== Try it ==
Apart from the pictures, every line below needs to be reproduced verbatim.

Dataset entries
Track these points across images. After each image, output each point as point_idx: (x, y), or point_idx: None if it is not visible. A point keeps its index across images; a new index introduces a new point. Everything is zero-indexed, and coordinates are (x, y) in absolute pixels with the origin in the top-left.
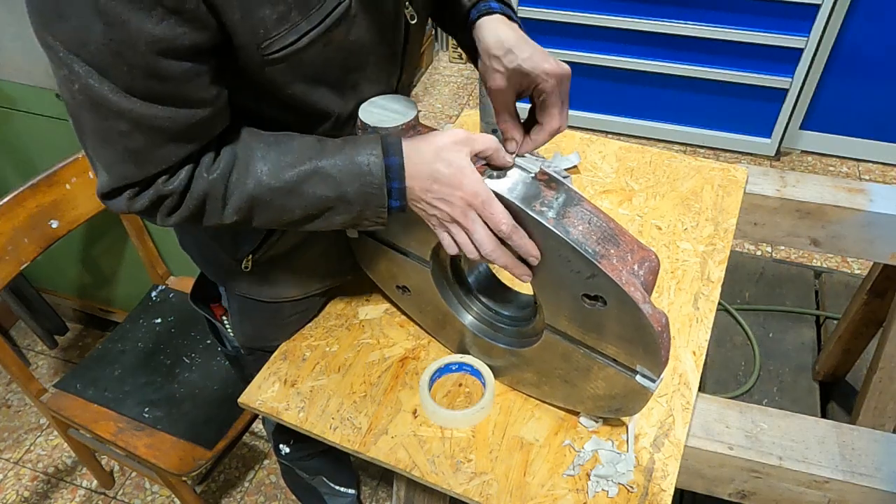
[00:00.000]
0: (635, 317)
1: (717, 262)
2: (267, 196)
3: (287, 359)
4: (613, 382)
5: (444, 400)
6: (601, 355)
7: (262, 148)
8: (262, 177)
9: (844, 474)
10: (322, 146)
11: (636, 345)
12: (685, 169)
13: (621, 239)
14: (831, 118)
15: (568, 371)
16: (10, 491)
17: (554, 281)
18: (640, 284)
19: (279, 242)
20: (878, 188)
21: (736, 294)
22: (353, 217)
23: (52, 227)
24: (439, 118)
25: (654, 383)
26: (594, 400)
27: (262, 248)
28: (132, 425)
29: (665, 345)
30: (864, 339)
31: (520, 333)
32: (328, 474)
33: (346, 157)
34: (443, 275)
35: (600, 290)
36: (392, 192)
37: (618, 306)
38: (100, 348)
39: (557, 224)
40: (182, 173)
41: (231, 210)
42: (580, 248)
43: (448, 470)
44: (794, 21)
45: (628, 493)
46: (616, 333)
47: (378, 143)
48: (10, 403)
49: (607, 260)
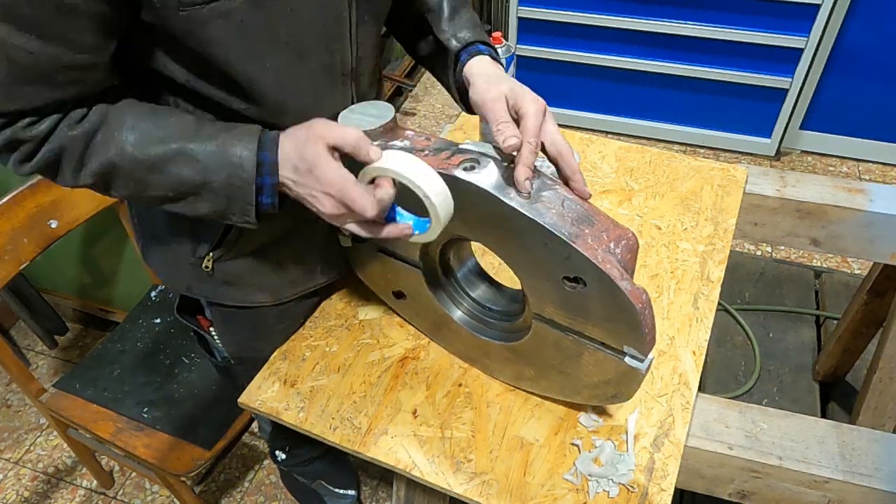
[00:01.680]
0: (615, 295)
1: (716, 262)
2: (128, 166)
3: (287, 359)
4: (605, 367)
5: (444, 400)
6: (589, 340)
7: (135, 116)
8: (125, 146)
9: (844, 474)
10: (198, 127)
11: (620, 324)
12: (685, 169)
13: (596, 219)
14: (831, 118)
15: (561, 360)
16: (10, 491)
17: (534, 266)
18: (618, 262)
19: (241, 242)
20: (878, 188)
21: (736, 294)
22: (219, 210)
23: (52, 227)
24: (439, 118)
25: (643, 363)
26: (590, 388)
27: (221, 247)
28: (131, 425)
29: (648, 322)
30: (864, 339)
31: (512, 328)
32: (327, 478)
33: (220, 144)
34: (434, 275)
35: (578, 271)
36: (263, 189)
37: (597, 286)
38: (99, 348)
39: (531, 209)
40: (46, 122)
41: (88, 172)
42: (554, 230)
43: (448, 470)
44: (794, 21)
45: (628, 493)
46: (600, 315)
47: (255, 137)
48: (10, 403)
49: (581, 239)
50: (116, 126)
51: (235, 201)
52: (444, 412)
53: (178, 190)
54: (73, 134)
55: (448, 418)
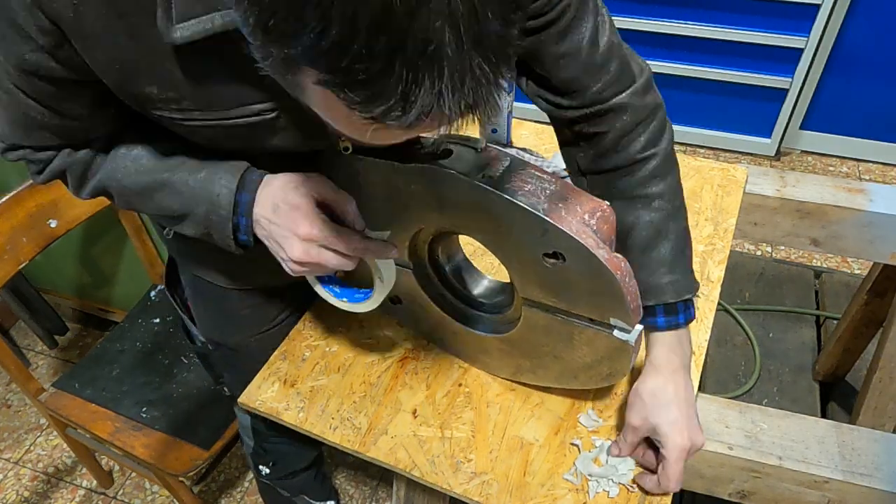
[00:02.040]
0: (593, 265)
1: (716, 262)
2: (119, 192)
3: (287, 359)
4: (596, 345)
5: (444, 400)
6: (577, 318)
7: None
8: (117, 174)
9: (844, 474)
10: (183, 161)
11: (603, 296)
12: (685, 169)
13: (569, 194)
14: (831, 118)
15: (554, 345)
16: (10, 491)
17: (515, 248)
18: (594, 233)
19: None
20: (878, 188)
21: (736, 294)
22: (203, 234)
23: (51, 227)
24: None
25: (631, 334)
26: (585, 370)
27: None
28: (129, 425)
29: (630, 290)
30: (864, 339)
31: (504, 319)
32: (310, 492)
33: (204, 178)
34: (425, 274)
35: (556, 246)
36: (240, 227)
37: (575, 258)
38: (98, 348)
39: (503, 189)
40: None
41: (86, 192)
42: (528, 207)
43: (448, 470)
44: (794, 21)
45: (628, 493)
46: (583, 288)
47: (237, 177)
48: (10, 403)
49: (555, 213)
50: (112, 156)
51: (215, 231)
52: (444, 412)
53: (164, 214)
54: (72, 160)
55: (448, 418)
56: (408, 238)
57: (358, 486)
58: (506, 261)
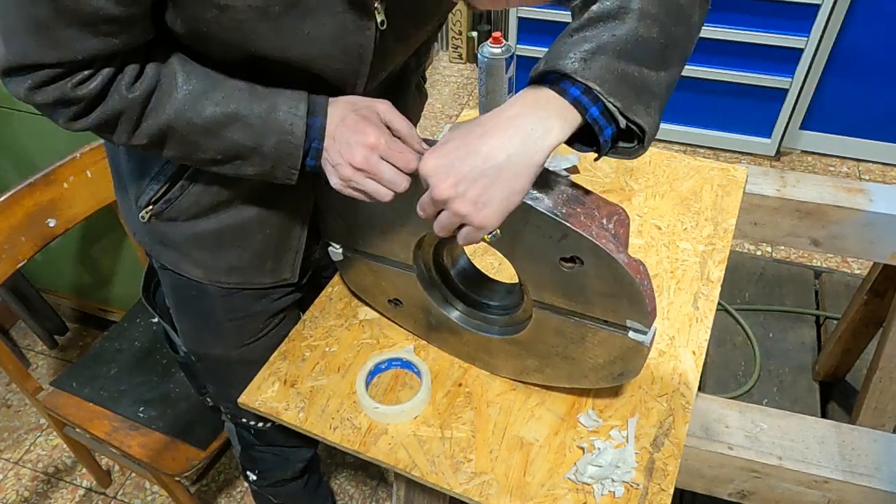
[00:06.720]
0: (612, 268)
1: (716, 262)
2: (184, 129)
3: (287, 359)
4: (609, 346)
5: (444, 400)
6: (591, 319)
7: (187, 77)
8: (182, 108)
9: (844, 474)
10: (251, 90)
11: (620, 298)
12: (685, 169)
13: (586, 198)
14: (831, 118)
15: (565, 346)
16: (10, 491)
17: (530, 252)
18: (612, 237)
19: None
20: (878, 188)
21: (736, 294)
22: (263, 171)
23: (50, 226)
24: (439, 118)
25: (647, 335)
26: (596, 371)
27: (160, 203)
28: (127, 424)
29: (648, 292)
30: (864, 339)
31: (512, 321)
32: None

== Task response ==
Track these points across images. After each image, output each point as point_idx: (x, y), or point_idx: None if it is not visible. A point keeps its index across images; a new index introduces a new point. Everything is zero-indexed, and coordinates are (x, y) in absolute pixels with the origin in the top-left.
[00:00.000]
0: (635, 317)
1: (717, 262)
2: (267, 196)
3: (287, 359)
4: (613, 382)
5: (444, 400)
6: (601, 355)
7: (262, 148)
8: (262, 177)
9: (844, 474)
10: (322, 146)
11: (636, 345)
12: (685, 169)
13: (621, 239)
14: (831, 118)
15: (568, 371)
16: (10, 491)
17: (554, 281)
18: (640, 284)
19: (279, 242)
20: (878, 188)
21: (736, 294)
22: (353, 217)
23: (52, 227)
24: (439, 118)
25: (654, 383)
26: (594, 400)
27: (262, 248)
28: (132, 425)
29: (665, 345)
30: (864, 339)
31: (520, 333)
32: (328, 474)
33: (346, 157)
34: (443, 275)
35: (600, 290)
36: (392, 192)
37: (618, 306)
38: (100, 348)
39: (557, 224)
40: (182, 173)
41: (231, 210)
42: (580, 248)
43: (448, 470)
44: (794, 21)
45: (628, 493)
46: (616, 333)
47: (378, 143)
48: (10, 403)
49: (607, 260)
[00:01.680]
0: (615, 295)
1: (716, 262)
2: (128, 166)
3: (287, 359)
4: (605, 367)
5: (444, 400)
6: (589, 340)
7: (135, 116)
8: (125, 146)
9: (844, 474)
10: (198, 127)
11: (620, 324)
12: (685, 169)
13: (596, 219)
14: (831, 118)
15: (561, 360)
16: (10, 491)
17: (534, 266)
18: (618, 262)
19: (241, 242)
20: (878, 188)
21: (736, 294)
22: (219, 210)
23: (52, 227)
24: (439, 118)
25: (643, 363)
26: (590, 388)
27: (221, 247)
28: (131, 425)
29: (648, 322)
30: (864, 339)
31: (512, 328)
32: (327, 478)
33: (220, 144)
34: (434, 275)
35: (578, 271)
36: (263, 189)
37: (597, 286)
38: (99, 348)
39: (531, 209)
40: (46, 122)
41: (88, 172)
42: (554, 230)
43: (448, 470)
44: (794, 21)
45: (628, 493)
46: (600, 315)
47: (255, 137)
48: (10, 403)
49: (581, 239)
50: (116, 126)
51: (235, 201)
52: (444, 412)
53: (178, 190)
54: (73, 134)
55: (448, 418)
[00:02.040]
0: (593, 265)
1: (716, 262)
2: (119, 192)
3: (287, 359)
4: (596, 345)
5: (444, 400)
6: (577, 318)
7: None
8: (117, 174)
9: (844, 474)
10: (183, 161)
11: (603, 296)
12: (685, 169)
13: (569, 194)
14: (831, 118)
15: (554, 345)
16: (10, 491)
17: (515, 248)
18: (594, 233)
19: None
20: (878, 188)
21: (736, 294)
22: (203, 234)
23: (51, 227)
24: None
25: (631, 334)
26: (585, 370)
27: None
28: (129, 425)
29: (630, 290)
30: (864, 339)
31: (504, 319)
32: (310, 492)
33: (204, 178)
34: (425, 274)
35: (556, 246)
36: (240, 227)
37: (575, 258)
38: (98, 348)
39: (503, 189)
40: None
41: (86, 192)
42: (528, 207)
43: (448, 470)
44: (794, 21)
45: (628, 493)
46: (583, 288)
47: (237, 177)
48: (10, 403)
49: (555, 213)
50: (112, 156)
51: (215, 231)
52: (444, 412)
53: (164, 214)
54: (72, 160)
55: (448, 418)
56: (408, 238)
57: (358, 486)
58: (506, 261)
[00:06.720]
0: (612, 268)
1: (716, 262)
2: (184, 129)
3: (287, 359)
4: (609, 346)
5: (444, 400)
6: (591, 319)
7: (187, 77)
8: (182, 108)
9: (844, 474)
10: (251, 90)
11: (620, 298)
12: (685, 169)
13: (586, 198)
14: (831, 118)
15: (565, 346)
16: (10, 491)
17: (530, 252)
18: (612, 237)
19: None
20: (878, 188)
21: (736, 294)
22: (263, 171)
23: (50, 226)
24: (439, 118)
25: (647, 335)
26: (596, 371)
27: (160, 203)
28: (127, 424)
29: (648, 292)
30: (864, 339)
31: (512, 321)
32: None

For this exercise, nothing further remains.